What do Barstow, Cotati, Dublin, Dunsmuir, Monrovia, Richmond, Santa Maria, and Santa Rosa have in common, besides all being in California? In the first few months of this year, they have each carried out a method of cronyism that I call the Ooze and Cruise Method. How does it work? Simple. 1. If you have always wanted to be a member of your city council, suck up to a current member. 2. Get appointed to a planning commission or design review board. Hang around and wait for an opening to appear on the city council. 3. Ooze into the vacant seat by being appointed by other members, even though you have never run for office. 4. Cruise into the office in the next election because you are now an incumbent, and have a definite advantage.
I find this to be profoundly undemocratic and ethically bankrupt, but for the time being, it is 100% permissible under California law. Using an example that is close to home, here’s how it worked in Santa Rosa recently:
On November 6, there were four seats available for the Santa Rosa City Council, and the top four vote-getters were Ernesto Olivares, Julie Combs, Erin Carlstrom, and Gary Wysocky. That same day, Susan Gorin was elected as County Supervisor, which forced her to resign her seat on the Santa Rosa City Council only a few days later. Morally, ethically, and logically, Ms. Gorin’s seat should have gone to the next highest vote-getter, Don Taylor. But this is California. Instead of accepting Taylor’s 23,238 votes as the will of the people, the Santa Rosa City Council decided to take applications for the job and let six council members decide who should fill the empty seat. They chose Robin Swinth, a planning commissioner who had not run in the recent election.
I met Taylor at one of his restaurants, The Omelette Express in Railroad Square. He’s a happy optimistic guy, but he feels hurt and wronged by the entire process.

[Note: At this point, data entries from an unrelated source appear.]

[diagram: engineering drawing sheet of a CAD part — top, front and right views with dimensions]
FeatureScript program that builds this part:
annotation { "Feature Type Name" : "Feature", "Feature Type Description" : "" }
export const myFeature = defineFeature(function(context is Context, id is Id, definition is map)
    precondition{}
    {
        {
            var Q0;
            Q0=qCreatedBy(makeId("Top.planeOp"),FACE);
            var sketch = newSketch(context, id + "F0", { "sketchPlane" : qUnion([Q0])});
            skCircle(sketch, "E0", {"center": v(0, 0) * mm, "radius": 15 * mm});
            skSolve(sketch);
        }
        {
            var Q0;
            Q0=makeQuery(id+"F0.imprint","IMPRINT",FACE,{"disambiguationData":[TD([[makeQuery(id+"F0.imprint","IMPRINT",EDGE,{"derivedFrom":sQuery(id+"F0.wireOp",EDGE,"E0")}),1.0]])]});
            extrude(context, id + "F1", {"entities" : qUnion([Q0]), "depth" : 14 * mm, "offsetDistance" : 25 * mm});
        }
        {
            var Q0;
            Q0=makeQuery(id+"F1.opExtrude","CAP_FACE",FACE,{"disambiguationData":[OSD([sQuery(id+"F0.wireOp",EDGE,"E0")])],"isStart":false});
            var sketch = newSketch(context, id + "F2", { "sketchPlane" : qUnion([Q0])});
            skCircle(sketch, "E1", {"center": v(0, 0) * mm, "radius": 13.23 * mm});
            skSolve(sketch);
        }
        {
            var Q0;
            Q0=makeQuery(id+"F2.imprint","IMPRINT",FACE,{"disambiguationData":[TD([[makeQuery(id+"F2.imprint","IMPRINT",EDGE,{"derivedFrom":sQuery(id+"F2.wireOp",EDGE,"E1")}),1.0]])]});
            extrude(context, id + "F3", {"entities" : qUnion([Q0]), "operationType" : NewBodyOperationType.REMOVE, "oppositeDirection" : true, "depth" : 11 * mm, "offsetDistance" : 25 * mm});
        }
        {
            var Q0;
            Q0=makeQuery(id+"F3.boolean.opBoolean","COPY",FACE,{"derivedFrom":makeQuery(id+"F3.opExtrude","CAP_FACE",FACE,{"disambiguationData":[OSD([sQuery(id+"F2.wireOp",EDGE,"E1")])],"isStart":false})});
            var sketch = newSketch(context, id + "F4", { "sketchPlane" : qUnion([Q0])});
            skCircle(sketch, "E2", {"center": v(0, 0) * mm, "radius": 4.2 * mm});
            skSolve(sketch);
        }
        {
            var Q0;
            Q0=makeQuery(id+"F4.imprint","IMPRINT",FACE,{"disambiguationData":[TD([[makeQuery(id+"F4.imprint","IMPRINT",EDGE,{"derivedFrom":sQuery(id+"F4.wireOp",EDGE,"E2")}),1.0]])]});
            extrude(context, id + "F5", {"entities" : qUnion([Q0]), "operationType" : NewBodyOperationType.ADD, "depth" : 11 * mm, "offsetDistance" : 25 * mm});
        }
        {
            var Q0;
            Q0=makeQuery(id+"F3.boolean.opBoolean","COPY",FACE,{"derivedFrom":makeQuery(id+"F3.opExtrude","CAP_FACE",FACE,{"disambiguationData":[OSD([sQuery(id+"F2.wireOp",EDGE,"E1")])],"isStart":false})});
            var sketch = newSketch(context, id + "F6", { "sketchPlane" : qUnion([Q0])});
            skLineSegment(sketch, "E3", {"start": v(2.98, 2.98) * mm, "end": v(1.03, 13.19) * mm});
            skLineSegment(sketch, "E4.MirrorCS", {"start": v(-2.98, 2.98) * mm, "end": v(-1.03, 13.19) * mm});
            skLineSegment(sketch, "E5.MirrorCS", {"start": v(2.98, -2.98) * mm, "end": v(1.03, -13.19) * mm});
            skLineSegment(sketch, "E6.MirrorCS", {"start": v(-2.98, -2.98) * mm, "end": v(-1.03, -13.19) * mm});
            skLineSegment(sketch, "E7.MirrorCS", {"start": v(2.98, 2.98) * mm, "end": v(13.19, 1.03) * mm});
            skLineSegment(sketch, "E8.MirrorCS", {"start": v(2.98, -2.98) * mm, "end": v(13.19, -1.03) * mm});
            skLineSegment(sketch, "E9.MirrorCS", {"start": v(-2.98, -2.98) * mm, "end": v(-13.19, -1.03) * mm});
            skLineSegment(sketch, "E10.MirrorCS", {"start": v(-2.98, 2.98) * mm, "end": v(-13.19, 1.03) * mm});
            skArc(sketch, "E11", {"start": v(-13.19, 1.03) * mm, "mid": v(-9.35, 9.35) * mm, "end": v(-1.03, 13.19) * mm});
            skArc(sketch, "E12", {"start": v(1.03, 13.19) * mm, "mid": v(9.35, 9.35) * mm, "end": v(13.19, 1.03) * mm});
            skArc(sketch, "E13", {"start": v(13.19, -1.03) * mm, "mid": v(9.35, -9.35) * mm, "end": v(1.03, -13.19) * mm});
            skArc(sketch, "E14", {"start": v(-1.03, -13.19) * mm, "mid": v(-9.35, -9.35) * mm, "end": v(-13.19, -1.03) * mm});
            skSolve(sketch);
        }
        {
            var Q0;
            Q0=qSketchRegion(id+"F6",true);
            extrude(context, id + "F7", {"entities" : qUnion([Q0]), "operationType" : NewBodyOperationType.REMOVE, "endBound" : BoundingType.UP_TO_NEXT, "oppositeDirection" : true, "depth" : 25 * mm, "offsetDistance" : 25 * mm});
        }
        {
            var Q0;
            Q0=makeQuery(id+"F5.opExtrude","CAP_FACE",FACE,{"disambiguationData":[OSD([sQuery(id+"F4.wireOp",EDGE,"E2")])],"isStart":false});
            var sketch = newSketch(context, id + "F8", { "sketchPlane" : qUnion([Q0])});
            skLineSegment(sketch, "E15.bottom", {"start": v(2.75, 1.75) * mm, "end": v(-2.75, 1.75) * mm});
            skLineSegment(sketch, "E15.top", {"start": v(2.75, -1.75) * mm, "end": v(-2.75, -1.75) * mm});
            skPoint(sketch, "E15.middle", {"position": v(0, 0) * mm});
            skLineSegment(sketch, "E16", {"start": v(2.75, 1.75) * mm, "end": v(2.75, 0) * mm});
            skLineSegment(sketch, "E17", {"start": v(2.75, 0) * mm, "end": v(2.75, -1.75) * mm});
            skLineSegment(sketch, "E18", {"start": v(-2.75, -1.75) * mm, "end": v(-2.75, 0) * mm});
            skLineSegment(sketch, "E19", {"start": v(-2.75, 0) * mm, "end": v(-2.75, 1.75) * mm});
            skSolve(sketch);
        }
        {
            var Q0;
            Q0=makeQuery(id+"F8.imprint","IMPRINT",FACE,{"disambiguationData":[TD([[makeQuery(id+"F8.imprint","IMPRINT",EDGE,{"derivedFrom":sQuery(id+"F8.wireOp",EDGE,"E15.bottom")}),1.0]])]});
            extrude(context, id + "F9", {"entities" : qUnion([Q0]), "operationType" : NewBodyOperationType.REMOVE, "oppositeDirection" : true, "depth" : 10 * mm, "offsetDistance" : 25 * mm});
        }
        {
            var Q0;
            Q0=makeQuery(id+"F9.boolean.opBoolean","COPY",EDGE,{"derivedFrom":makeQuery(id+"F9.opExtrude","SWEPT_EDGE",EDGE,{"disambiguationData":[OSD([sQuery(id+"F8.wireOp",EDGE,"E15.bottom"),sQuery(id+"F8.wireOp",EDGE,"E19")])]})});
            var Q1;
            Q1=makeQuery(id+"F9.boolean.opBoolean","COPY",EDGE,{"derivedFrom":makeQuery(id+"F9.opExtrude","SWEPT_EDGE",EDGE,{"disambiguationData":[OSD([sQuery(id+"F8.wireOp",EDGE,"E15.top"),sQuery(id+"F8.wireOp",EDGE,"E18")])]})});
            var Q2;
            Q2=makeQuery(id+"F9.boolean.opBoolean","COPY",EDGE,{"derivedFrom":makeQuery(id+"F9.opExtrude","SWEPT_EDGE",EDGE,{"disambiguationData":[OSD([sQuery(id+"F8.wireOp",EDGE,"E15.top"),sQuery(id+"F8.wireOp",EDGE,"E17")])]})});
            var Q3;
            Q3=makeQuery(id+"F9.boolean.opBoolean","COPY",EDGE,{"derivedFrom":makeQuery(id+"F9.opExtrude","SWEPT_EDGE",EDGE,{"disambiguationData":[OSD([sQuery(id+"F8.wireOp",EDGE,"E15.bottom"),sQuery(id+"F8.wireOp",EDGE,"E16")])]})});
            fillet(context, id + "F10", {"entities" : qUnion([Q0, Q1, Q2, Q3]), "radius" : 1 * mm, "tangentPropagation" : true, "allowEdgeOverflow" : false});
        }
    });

In a city that says they want business-friendly policies, Taylor operates a successful retail business. He has been President of the Railroad Square Merchant’s Association. He even represented Santa Rosa to their sister city in South Korea, where he spent his own money to give the city a Snoopy monument, much like the ones around Railroad Square.

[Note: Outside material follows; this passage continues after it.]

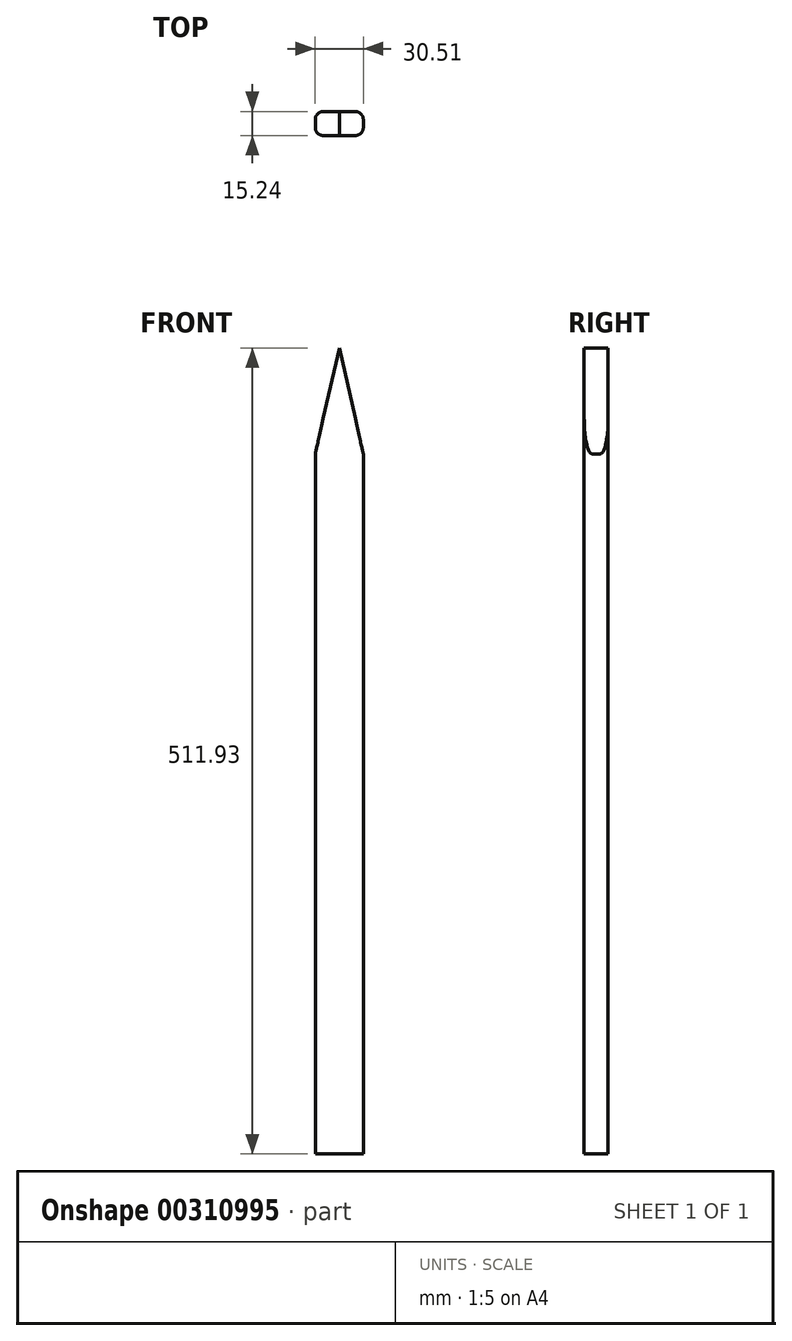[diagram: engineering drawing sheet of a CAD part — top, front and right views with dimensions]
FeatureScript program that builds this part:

When Taylor was one of the 17 applicants who were interviewed by the City Council, the first question he was asked was. “You’ve lost four times. Why are you here?” When the chosen candidate, Robin Swinth, faced the same questioners, the first question they asked was, “So, you’re a Mom?”
In Cotati, an even smaller-minded town, we meet George Barich. In the November election, where three Cotati city council members were elected, Barich won 1,274 votes, which placed him a solid fourth.
Shortly after the election, council member Pat Gilardi announced that she was resigning to take a full-time job working for Susan Gorin, who had just been elected to the Sonoma County Board of Supervisors. Just like in Santa Rosa, California law leaves it up to the city council to decide what to do next.
Six people showed up to be interviewed: Barich, Linell Hardy, John Moore, Ashley Veach, Eris Weaver, and Alan Wintermeyer. In a four-hour meeting, the current council members interviewed each candidate, and appointed John Moore as the fifth member.
This is how Mayor Mark Landman first got a council seat in 2009 and Vice Mayor John Dell’Osso got a seat in 2011. Landman was then elected in 2010, and Dell’Osso was elected in 2012.
In an interview with Barich before the meeting, he explained why he deserves the job. “I’m the most experienced, the best qualified, and I’ve got the best attendance record. I’m also brutally honest, and the most transparent. So here we are, only a few months after the election. If this is not the perfect time to appoint the next in line, there is no time.”
There is no question that Barich is controversial. He is a fiscal conservative in a town with a definite progressive tilt. He has never been known to quietly go along with anything. After winning a council seat in 2008, he was the subject of a nasty recall campaign, in which Mark Landman and John Moore were heavily involved.
The council could have appointed a candidate with actual experience, and a point of view that represents many in the community. Instead, they appointed John Moore, who did not run a campaign, and won no votes. Moore’s experience with city politics includes his marriage to former mayor and current planning commissioner Lisa Moore. He says he has learned a lot “by osmosis.” Moore was a key figure in the 2009 recall of George Barich, and his appointment was clearly payback from the local progressive establishment for his anti-Barich activities.
But all bickering and partisanship aside, these incidents reveal a deeper flaw that goes beyond Democrat vs. Republican. Ideally, the makeup of any government body should reflect the rough percentage of voters who belong to each party. But when the majority party on the council is able to fill a vacant seat by appointment, they invariably appoint one of their own, leaving the minority party out in the cold.
I’m a libertarian by choice, and a Republican by default, but if there were a situation where four seated Republicans gave a vacant seat to a Republican crony who had not participated in the most recent election, I’d feel the same way.
What would be more democratic? There should be an initiative to change California law to stipulate that when a city council or county supervisor seat becomes vacant less than six months after an election, the seat should automatically go to the next highest vote-getter. It would cost less than holding a special election and be infinitely fairer than the current Ooze and Cruise method.